From this point forward, the task is to identify intermediate points in the process. Imagine lining up all the endings on the right side of a big piece of paper, and all the beginnings on the left side of that paper. Now, it shouldn't be too difficult to imagine lots of intermediate points: eye-contact games, body language games, flirtatious behavior, verbal encounters, getting-to-know-you events, expressions of goodwill, teasing behaviors, physical contact, low-key sexual behaviors, and so forth. Once all these intermediate steps have been put down on paper, it's a fairly straightforward process to link them up. How many different ways can you get from those beginnings to those endings?

There must also be a group of storyatoms dealing with the sexual frustration that drives the player toward adultery. These cover the player's relationship with his/her spouse, its daily grind and boredom, its lack of passion. These develop even as the potential affair brews.

But let's get our priorities straight: The big idea here is NOT to draw lines connecting beginnings with endings. The core idea here is to imagine lots of intermediate states that could conceivably exist between any pairing of beginning point with endpoint. In other words, we don't ask, "How can we get from GuyMeetsGalInBar to RetaliatoryAffair?" Instead, we ask, "What are interesting moments between the two?" Thus, we certainly must have that critical moment where the player makes a decision. Even so, such a critical moment need not be confined to a single event; there are a thousand tiny steps to infidelity. Can we list such steps? Fantasizing about illicit affairs, serious eye contact, dancing together, private but nonsexual meetings, being together in the presence of a bed, and so forth.
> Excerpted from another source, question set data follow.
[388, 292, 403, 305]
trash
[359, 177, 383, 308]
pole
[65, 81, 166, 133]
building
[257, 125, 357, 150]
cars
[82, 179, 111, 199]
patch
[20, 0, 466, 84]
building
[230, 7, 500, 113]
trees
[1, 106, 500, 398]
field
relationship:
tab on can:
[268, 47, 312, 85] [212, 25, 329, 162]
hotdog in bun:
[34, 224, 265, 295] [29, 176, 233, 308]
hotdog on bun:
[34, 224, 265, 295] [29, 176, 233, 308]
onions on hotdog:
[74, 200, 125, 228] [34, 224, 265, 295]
My goal in this exercise was to step through the creative process by which a storybuilder creates a web of storyatoms, and I think that I can now see the "Adultery" web clearly. The crucial steps were:

  • establishing a topic.
  • determining a theme, expressed in terms of the internal conflict that the player is meant to experience.
  • listing many possible outcomes of such a conflict.
  • listing many possible openings for such a conflict.
  • listing many possible intermediate points.
  • flesh out the web

In other words, we ask the storybuilder to create a bunch of endings, a bunch of beginnings, and a bunch of middles. You see, interactive storytelling doesn't dispense with beginning, middle, and end -- it has lots and lots of them! Once all those beginnings, middles and ends have been created, the storybuilder starts linking them up, including additional twists and variations.